Students studying in Uganda
The Open University has secured £235,000 of funding from the Commonwealth Scholarship Commission to support 15 students from Uganda and Kenya on the MSc in development management. The cohort will start studying in November 2013.
Before awarding the funding the Commonwealth Scholarship Commission’s Distance Learning Committee looked in depth at a variety of criteria including the use of technologies; recruitment and targeting of students; success rates of previous cohorts; data of course completion rates for 'developing' country students; and the intended development impact of course activities as well as subsequent career information of alumni.

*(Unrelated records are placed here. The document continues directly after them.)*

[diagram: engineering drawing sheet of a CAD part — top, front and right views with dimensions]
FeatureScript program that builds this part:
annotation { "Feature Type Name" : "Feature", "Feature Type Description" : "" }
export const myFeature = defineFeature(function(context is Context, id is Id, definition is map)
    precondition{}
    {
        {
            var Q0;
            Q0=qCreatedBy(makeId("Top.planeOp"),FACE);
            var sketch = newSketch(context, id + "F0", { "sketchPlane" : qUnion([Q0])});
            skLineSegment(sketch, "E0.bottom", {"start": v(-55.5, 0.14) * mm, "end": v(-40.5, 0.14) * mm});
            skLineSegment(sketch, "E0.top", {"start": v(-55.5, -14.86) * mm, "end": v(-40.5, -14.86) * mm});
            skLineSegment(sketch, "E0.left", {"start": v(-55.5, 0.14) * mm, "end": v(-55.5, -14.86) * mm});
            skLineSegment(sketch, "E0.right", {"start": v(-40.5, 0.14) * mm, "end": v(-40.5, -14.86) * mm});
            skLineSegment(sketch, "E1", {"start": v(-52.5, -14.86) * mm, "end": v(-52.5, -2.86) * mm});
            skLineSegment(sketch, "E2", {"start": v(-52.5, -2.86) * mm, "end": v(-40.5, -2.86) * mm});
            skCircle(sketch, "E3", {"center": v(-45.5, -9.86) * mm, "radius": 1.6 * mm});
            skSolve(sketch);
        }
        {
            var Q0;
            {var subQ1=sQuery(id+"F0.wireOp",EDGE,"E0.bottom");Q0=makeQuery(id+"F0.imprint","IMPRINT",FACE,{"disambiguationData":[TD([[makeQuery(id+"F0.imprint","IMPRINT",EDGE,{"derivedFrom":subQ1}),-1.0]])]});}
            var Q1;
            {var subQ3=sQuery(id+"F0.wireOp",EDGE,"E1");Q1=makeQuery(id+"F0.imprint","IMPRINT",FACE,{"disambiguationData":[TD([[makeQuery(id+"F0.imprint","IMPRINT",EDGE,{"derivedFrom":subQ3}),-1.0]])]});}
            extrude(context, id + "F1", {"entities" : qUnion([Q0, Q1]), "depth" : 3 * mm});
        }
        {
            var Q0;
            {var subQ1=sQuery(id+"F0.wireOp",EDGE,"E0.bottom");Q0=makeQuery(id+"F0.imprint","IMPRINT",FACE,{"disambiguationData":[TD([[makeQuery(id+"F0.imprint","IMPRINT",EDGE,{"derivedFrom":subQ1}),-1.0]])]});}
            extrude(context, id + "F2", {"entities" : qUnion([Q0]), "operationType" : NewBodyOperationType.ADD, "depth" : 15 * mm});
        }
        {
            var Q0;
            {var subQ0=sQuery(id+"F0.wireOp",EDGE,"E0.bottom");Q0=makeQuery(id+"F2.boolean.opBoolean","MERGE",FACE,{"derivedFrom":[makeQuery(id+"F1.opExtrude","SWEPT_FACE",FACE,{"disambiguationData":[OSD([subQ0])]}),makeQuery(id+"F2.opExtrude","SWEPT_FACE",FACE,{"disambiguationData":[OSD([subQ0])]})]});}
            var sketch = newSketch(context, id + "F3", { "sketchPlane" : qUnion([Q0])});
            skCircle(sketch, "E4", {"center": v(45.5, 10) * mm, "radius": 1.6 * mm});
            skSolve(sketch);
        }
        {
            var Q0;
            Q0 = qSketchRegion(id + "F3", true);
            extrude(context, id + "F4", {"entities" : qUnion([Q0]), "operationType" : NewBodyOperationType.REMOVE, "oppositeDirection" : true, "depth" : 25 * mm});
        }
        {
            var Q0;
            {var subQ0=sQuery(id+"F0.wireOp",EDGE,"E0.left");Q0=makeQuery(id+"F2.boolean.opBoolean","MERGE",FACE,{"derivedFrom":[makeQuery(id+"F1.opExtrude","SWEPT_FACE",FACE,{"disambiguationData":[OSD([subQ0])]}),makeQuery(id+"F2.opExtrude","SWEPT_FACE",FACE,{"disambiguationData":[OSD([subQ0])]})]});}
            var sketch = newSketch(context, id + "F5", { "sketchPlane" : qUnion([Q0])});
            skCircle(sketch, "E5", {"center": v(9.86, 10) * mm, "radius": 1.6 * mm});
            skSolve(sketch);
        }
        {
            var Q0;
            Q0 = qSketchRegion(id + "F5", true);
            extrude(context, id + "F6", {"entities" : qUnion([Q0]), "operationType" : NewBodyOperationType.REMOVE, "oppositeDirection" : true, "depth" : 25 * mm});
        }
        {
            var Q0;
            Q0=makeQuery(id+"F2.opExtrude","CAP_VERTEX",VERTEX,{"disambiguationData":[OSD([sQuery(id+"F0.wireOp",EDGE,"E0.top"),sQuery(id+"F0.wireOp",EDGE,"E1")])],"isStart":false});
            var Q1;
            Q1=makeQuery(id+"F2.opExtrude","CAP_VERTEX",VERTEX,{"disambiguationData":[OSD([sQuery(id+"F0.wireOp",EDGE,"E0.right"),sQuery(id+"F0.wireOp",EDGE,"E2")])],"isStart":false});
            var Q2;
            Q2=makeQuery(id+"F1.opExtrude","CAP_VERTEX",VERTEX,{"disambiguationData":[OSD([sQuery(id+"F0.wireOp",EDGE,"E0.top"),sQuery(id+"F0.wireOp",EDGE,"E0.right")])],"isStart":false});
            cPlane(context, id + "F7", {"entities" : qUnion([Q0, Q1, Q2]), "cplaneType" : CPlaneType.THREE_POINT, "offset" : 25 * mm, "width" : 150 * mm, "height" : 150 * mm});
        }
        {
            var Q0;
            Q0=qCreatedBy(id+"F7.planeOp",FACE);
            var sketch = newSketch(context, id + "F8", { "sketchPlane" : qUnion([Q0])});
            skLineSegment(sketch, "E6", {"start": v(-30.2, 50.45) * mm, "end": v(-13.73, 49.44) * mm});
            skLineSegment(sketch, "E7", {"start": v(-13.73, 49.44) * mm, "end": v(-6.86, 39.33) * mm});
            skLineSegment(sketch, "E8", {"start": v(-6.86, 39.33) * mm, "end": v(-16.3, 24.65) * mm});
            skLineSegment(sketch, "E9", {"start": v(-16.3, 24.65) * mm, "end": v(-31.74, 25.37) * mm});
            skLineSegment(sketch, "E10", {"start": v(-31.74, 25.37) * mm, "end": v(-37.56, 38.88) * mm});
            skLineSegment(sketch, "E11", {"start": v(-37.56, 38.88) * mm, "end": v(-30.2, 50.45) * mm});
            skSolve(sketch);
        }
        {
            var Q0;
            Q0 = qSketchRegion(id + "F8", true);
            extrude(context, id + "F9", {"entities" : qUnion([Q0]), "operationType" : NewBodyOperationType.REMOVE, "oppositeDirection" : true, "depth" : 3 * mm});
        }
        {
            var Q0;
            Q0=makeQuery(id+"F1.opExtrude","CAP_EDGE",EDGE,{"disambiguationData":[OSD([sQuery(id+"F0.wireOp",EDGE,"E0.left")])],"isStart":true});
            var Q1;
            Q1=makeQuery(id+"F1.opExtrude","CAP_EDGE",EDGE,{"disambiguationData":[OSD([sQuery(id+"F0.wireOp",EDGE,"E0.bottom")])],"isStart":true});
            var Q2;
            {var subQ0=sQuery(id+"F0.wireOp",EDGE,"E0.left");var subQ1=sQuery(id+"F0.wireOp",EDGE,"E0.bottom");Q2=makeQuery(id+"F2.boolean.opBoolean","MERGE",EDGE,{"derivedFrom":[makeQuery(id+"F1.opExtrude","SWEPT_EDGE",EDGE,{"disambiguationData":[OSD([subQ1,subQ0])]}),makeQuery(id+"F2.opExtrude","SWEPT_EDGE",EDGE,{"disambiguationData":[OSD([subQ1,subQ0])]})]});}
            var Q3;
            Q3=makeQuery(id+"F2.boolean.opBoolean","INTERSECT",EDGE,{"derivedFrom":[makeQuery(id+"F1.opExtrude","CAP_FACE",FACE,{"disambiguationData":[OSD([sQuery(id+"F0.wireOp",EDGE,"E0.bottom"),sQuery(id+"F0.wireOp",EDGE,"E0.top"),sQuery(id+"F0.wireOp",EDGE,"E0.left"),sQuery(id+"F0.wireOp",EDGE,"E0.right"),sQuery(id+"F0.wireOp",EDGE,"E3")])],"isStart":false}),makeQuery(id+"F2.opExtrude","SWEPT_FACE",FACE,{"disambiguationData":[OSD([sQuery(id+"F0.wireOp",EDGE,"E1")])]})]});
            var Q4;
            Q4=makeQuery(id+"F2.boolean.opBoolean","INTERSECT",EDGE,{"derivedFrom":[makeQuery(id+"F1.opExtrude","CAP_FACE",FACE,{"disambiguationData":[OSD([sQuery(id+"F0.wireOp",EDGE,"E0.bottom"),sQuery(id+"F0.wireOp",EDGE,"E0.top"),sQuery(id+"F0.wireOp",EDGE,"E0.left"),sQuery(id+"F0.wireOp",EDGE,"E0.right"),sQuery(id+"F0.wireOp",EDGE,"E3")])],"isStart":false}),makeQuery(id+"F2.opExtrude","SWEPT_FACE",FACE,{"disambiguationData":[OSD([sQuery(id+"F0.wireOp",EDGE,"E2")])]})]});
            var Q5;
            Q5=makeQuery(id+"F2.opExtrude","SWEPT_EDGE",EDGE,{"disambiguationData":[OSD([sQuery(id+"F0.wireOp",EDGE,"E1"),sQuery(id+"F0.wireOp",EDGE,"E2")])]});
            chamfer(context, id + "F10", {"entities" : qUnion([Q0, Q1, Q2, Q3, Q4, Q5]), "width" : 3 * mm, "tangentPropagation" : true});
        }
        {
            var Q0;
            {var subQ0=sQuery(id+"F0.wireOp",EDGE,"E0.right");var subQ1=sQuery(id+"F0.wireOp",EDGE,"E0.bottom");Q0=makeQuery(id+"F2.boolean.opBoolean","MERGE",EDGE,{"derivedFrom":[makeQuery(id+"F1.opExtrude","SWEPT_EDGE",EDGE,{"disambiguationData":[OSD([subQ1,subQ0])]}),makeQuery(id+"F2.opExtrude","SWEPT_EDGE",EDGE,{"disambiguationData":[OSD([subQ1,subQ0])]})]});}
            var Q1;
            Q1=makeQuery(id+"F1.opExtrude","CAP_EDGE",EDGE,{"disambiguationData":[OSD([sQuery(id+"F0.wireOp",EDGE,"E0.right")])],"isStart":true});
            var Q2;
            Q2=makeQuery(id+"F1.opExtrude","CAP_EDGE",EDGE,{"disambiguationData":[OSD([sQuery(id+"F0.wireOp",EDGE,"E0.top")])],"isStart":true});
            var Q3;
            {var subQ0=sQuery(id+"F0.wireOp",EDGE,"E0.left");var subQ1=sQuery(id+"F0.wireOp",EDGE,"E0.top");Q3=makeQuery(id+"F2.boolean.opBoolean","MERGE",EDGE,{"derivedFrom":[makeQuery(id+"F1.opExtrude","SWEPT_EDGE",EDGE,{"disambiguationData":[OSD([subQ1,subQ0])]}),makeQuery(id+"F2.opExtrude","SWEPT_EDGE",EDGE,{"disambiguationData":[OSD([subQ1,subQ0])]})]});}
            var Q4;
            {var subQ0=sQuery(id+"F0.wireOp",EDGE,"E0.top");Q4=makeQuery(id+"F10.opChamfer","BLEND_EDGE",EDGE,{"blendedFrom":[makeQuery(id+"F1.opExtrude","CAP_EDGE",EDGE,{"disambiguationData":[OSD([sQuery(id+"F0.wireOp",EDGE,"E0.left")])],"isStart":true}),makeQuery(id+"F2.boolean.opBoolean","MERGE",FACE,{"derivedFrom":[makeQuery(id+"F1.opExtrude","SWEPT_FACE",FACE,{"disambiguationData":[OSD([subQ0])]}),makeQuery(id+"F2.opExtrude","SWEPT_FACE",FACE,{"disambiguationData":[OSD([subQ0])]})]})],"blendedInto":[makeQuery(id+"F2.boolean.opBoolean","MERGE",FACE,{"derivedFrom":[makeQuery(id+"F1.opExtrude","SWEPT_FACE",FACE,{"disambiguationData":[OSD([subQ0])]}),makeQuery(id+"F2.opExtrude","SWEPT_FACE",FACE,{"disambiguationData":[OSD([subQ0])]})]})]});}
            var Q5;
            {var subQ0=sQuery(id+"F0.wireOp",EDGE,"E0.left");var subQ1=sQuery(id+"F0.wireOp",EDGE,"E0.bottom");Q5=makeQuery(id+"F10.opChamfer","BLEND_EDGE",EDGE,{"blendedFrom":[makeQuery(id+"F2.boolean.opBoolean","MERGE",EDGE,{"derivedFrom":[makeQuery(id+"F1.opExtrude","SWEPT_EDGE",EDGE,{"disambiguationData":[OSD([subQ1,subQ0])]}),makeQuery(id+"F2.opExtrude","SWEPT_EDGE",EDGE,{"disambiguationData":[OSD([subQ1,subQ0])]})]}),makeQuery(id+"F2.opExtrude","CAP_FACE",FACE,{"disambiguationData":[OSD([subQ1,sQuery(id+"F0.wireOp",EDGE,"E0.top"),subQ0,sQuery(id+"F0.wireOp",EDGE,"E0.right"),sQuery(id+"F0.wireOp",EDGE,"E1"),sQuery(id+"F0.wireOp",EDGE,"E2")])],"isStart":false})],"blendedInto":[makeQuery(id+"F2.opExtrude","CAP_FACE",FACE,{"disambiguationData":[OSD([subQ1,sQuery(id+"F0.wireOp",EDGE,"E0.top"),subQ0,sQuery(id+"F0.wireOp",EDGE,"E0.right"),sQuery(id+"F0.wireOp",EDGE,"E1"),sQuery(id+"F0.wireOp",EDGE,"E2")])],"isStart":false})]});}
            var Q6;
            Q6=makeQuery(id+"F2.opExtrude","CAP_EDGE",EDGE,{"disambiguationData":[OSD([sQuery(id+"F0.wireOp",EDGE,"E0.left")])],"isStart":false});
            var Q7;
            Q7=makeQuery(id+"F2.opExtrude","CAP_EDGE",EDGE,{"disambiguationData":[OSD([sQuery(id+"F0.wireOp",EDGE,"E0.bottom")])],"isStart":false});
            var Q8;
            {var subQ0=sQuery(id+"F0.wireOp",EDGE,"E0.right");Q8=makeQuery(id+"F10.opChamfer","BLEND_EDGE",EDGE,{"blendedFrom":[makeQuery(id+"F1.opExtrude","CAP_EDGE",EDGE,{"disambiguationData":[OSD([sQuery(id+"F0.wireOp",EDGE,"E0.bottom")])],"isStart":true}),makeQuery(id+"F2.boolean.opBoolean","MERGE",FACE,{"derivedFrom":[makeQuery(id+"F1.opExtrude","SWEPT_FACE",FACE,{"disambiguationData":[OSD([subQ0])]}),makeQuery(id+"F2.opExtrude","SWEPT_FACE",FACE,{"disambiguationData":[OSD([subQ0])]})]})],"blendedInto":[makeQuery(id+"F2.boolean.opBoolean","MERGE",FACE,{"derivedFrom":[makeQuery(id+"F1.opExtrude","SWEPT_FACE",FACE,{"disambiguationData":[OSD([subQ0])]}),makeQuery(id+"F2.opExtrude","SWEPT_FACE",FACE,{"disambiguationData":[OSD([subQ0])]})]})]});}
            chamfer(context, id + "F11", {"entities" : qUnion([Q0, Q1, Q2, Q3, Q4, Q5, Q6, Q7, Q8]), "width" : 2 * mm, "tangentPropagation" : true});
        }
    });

Richard Pinder, Development Management Qualification Director at The Open University (OU) said, "This continued funding highlights the commitment to providing educational opportunities to people in East Africa. Our aim is to enable those who study with the OU to engage with the challenges of global development and equip them with the knowledge to address and implement development strategies.”
The importance of such opportunities for students in Uganda and Kenya is evident by the feedback from those who have completed the MSc in Development Management.
“Obtaining a MSc Development Management opens higher positions in the development field as I am able to compete favourably with other peers in the field and my employer values me and already they have committed to take me on as a Program Manager as a replacement of an expat who will be leaving.”(Extract from the 2008 cohort feedback).
“Initially I was recruited as a project manager but three months after my recruitment I was promoted to a senior manager upon recognition of the way I engaged with issues which basically is as a result of the interaction with The Open University course materials.” (Extract from the 2009 cohort feedback)
“A direct example [of my qualification] is my involvement in several tripartite negotiations and discussions between the United Nations World Food Programme (UNWFP), local grain traders/businessmen and the rural smallholder farmers in Northern Uganda. In 2010, I worked as a senior program assistant in the Purchase for Progress project that the UNWFP was funding and implementing to boost rural incomes and strengthen smallholder farmer organizations and institutions. I contributed my efforts training the rural farmers and helped build their grassroots organizations to enable them market their grains directly to WFP and increased their negotiation power given that they were often cheated in the open markets by the grain traders. This is a direct benefit to local development from my studies.” (Extract from the 2008 cohort feedback).
The MSc in Development Management, with Development Policy and Practice, was launched in 1996. It now has more than 1,000 alumni. To date students in more than 100 countries have studied the OU’s development management modules.